Task details
Reproduce the data starting with the line that contains "Inc. Tous droits" and continuing through the end. Leave the pictures out of your answer.

(Stored items from a collection)
*** Block opens ***
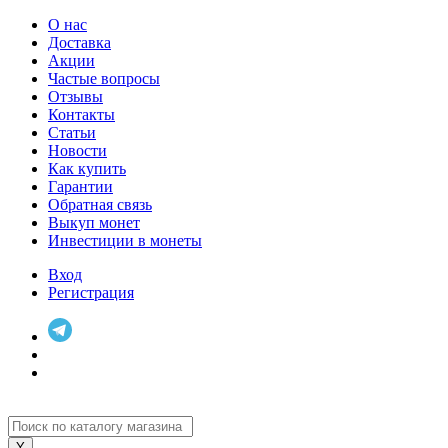
О нас
Доставка
Акции
Частые вопросы
Отзывы
Контакты
Статьи
Новости
Как купить
Гарантии
Обратная связь
Выкуп монет
Инвестиции в монеты
Вход
Регистрация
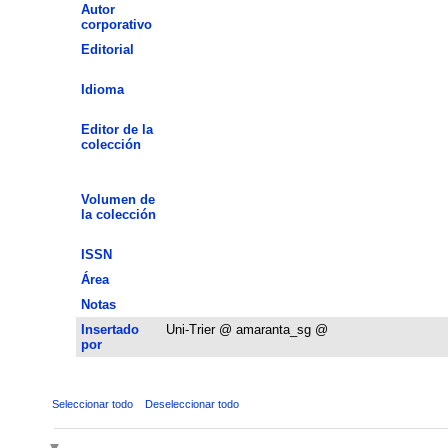
Autor
corporativo
Editorial
Idioma
Editor de la
colección
Volumen de
la colección
ISSN
Área
Notas
Insertado
Uni-Trier @ amaranta_sg @
por
Seleccionar todo
Deseleccionar todo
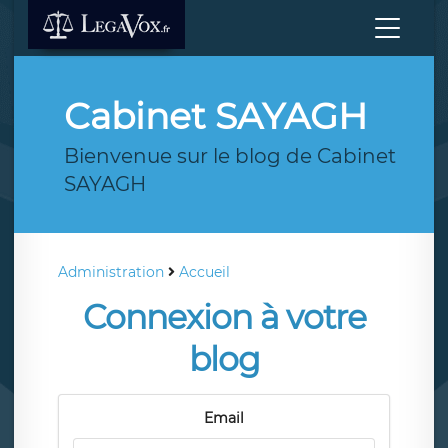
Cabinet SAYAGH
Bienvenue sur le blog de Cabinet
SAYAGH
Administration
Accueil
Connexion à votre
blog
Email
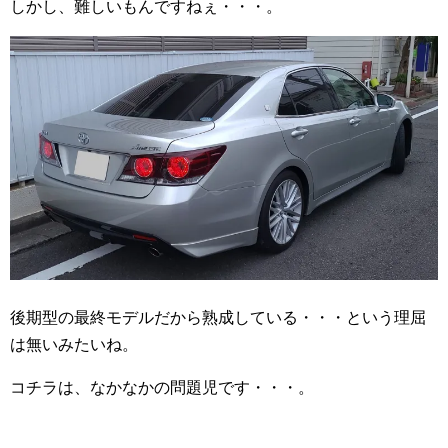
しかし、難しいもんですねぇ・・・。
後期型の最終モデルだから熟成している・・・という理屈
は無いみたいね。
コチラは、なかなかの問題児です・・・。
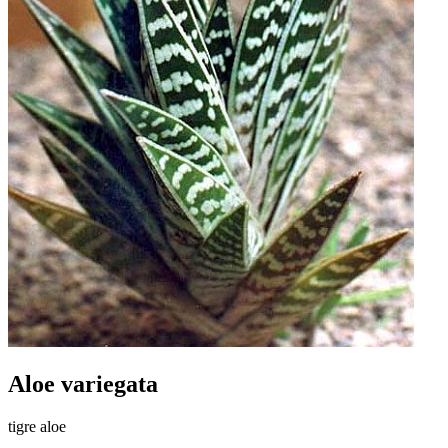
Aloe variegata
tigre aloe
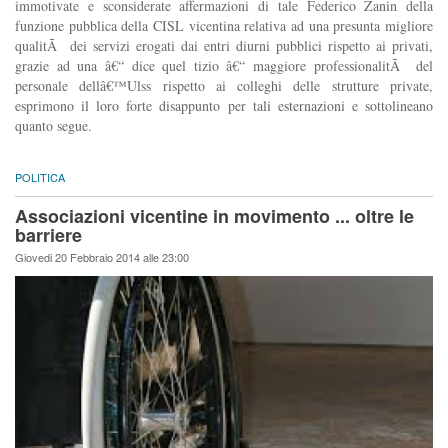
immotivate e sconsiderate affermazioni di tale Federico Zanin della
funzione pubblica della CISL vicentina relativa ad una presunta migliore
qualitÃ dei servizi erogati dai entri diurni pubblici rispetto ai privati,
grazie ad una â€“ dice quel tizio â€“ maggiore professionalitÃ del
personale dellâ€™Ulss rispetto ai colleghi delle strutture private,
esprimono il loro forte disappunto per tali esternazioni e sottolineano
quanto segue.
POLITICA
Associazioni vicentine in movimento ... oltre le
barriere
Giovedi 20 Febbraio 2014 alle 23:00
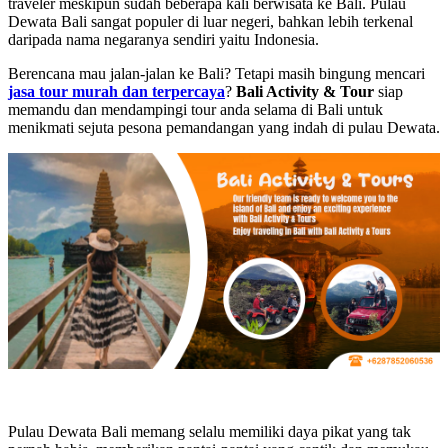
traveler meskipun sudah beberapa kali berwisata ke Bali. Pulau
Dewata Bali sangat populer di luar negeri, bahkan lebih terkenal
daripada nama negaranya sendiri yaitu Indonesia.
Berencana mau jalan-jalan ke Bali? Tetapi masih bingung mencari
jasa tour murah dan terpercaya
?
Bali Activity & Tour
siap
memandu dan mendampingi tour anda selama di Bali untuk
menikmati sejuta pesona pemandangan yang indah di pulau Dewata.
Pulau Dewata Bali memang selalu memiliki daya pikat yang tak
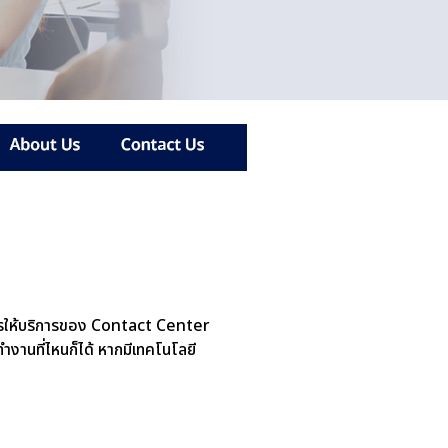
ารให้บริการของ Contact Center
ะทำงานที่ไหนก็ได้ หากมีเทคโนโลยี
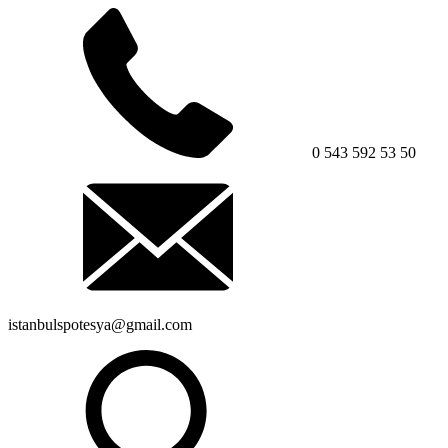
0 543 592 53 50
istanbulspotesya@gmail.com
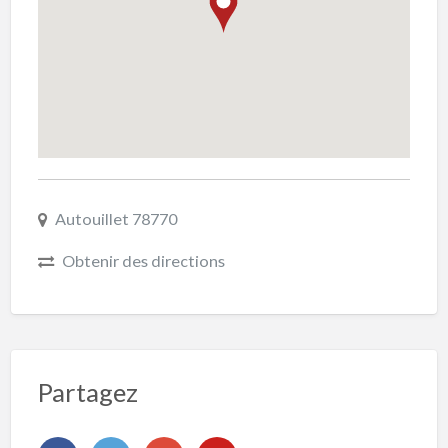
Autouillet 78770
Obtenir des directions
Partagez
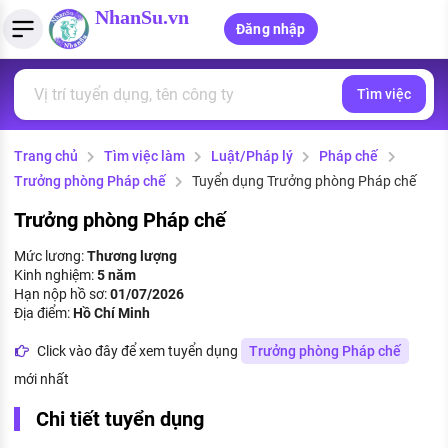
NhanSu.vn
Đăng nhập
Tìm việc
PHÁP LUẬT VIỆT NAM
Tìm việc làm
Quản lý CV
Tính lương Gross - Net
Văn bản pháp luật
Trang chủ
Tìm việc làm
Luật/Pháp lý
Pháp chế
Việc làm ngành luật
Tải CV lên
Tính thuế thu nhập cá nhân
Chính sách mới
Trưởng phòng Pháp chế
Tuyển dụng Trưởng phòng Pháp chế
Việc làm lương cao
Tạo CV trực tuyến
Tính trợ cấp thất nghiệp
PHÁP LUẬT LAO ĐỘNG
Trưởng phòng Pháp chế
Lao động và tiền lương
Việc làm tốt nhất
Mức lương:
Thương lượng
MẪU CV THEO STYLE
Kinh nghiệm:
5 năm
Bảo hiểm và phúc lợi
Hạn nộp hồ sơ:
01/07/2026
CÔNG TY
Mẫu CV đơn giản
Địa điểm:
Hồ Chí Minh
Thuế thu nhập
Danh sách nhà tuyển dụng
Click vào đây để xem tuyển dụng
Trưởng phòng Pháp chế
Mẫu CV hiện đại
mới nhất
Hồ sơ biểu mẫu
Nhà tuyển dụng hàng đầu
Chi tiết tuyển dụng
Chính sách lao động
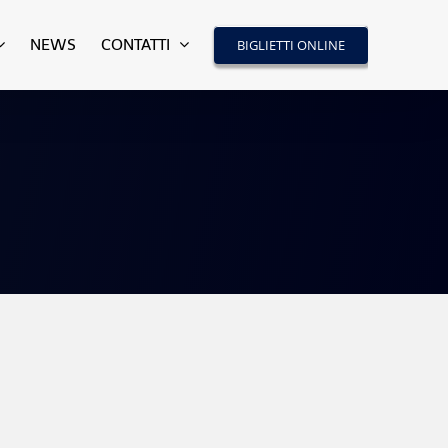
NEWS
CONTATTI
BIGLIETTI ONLINE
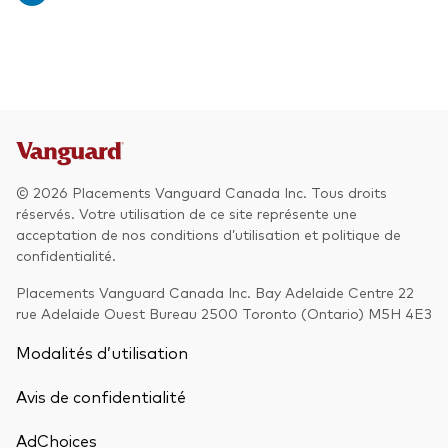
© 2026 Placements Vanguard Canada Inc. Tous droits
réservés. Votre utilisation de ce site représente une
acceptation de nos conditions d’utilisation et politique de
confidentialité.
Placements Vanguard Canada Inc. Bay Adelaide Centre 22
rue Adelaide Ouest Bureau 2500 Toronto (Ontario) M5H 4E3
Modalités d’utilisation
Avis de confidentialité
AdChoices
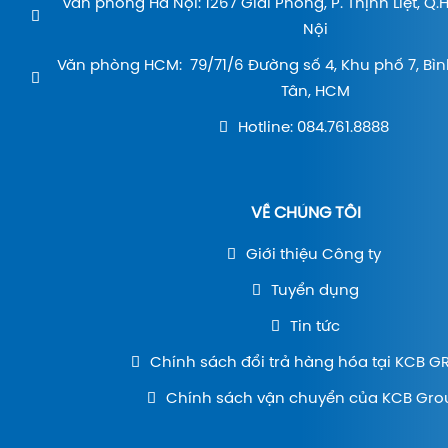
Văn phòng Hà Nội: 1267 Giải Phóng, P. Thịnh Liệt, Q
Nội
Văn phòng HCM: 79/71/6 Đường số 4, Khu phố 7, Bìn
Tân, HCM
Hotline: 084.761.8888
VỀ CHÚNG TÔI
Giới thiệu Công ty
Tuyển dụng
Tin tức
Chính sách đổi trả hàng hóa tại KCB 
Chính sách vận chuyển của KCB Gro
*** Block closes ***
Response to the task
© 2026 Placements Vanguard Canada Inc. Tous droits
réservés. Votre utilisation de ce site représente une
acceptation de nos conditions d’utilisation et politique de
confidentialité.
Placements Vanguard Canada Inc. Bay Adelaide Centre 22
rue Adelaide Ouest Bureau 2500 Toronto (Ontario) M5H 4E3
Modalités d’utilisation
Avis de confidentialité
AdChoices
Văn phòng Hà Nội: 1267 Giải Phóng, P. Thịnh Liệt, Q
Nội
Văn phòng HCM: 79/71/6 Đường số 4, Khu phố 7, Bìn
Tân, HCM
Hotline: 084.761.8888
VỀ CHÚNG TÔI
Giới thiệu Công ty
Tuyển dụng
Tin tức
Chính sách đổi trả hàng hóa tại KCB 
Chính sách vận chuyển của KCB Gro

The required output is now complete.